Both tongue disorders and cancers of the tongue may present with swollen lymph nodes – under the chin and in the mandible region. If you have an infection, the swollen lymph nodes or swollen taste buds near the tongue will eventually go away after the infection clears. But another tongue cancer sign is if the swelling continues to progress and doesn’t go away, Smith says.
In addition, a swollen tongue can be caused by:
Hormonal disorders such as acromegaly
Congenital disorders such as Beckwith Wiedemann syndrome
Genetic disorders such as Down syndrome and hereditary angioedema
Hypothyroidism, an underactive thyroid
Poor vitamin B12 absorption
Pituitary gland disorder
Treating a Swollen Tongue
Because a swollen tongue can lead to breathing problems, it should be looked at as an emergency situation. Medical personnel usually treat a dangerously swollen tongue with an injection of epinephrine, which may or may not work, depending on the cause. Once the person arrives at the hospital, “we usually give people steroids and antibiotics in the emergency room,” says Feldweg, adding that treatment for a swollen tongue ultimately depends on the cause.
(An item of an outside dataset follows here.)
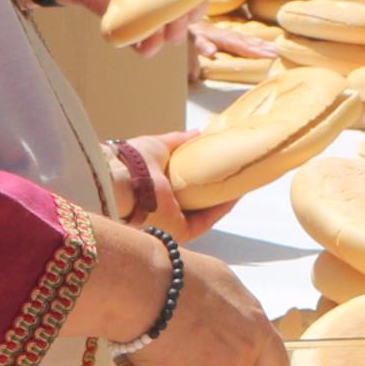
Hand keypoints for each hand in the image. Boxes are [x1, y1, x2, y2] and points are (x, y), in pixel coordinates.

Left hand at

If the swollen tongue is caused by a drug reaction, the person must stop taking the medication. In food allergies, foods that trigger the swelling must be avoided. Anyone who has a history of a swollen tongue due to an allergic reaction will probably be advised to carry an injectable dose of epinephrine with them, which may help control the swelling if the tongue begins to swell again. If the cause is infection or amyloid, those will be treated accordingly.
There are many different causes of a swollen tongue. Most are straightforward to treat and the swelling goes away. If your tongue swells and interferes with your breathing, you need to go to the ER for treatment. If it’s a persistent problem, see your doctor so he can determine the cause of your tongue swelling and find the most appropriate treatment.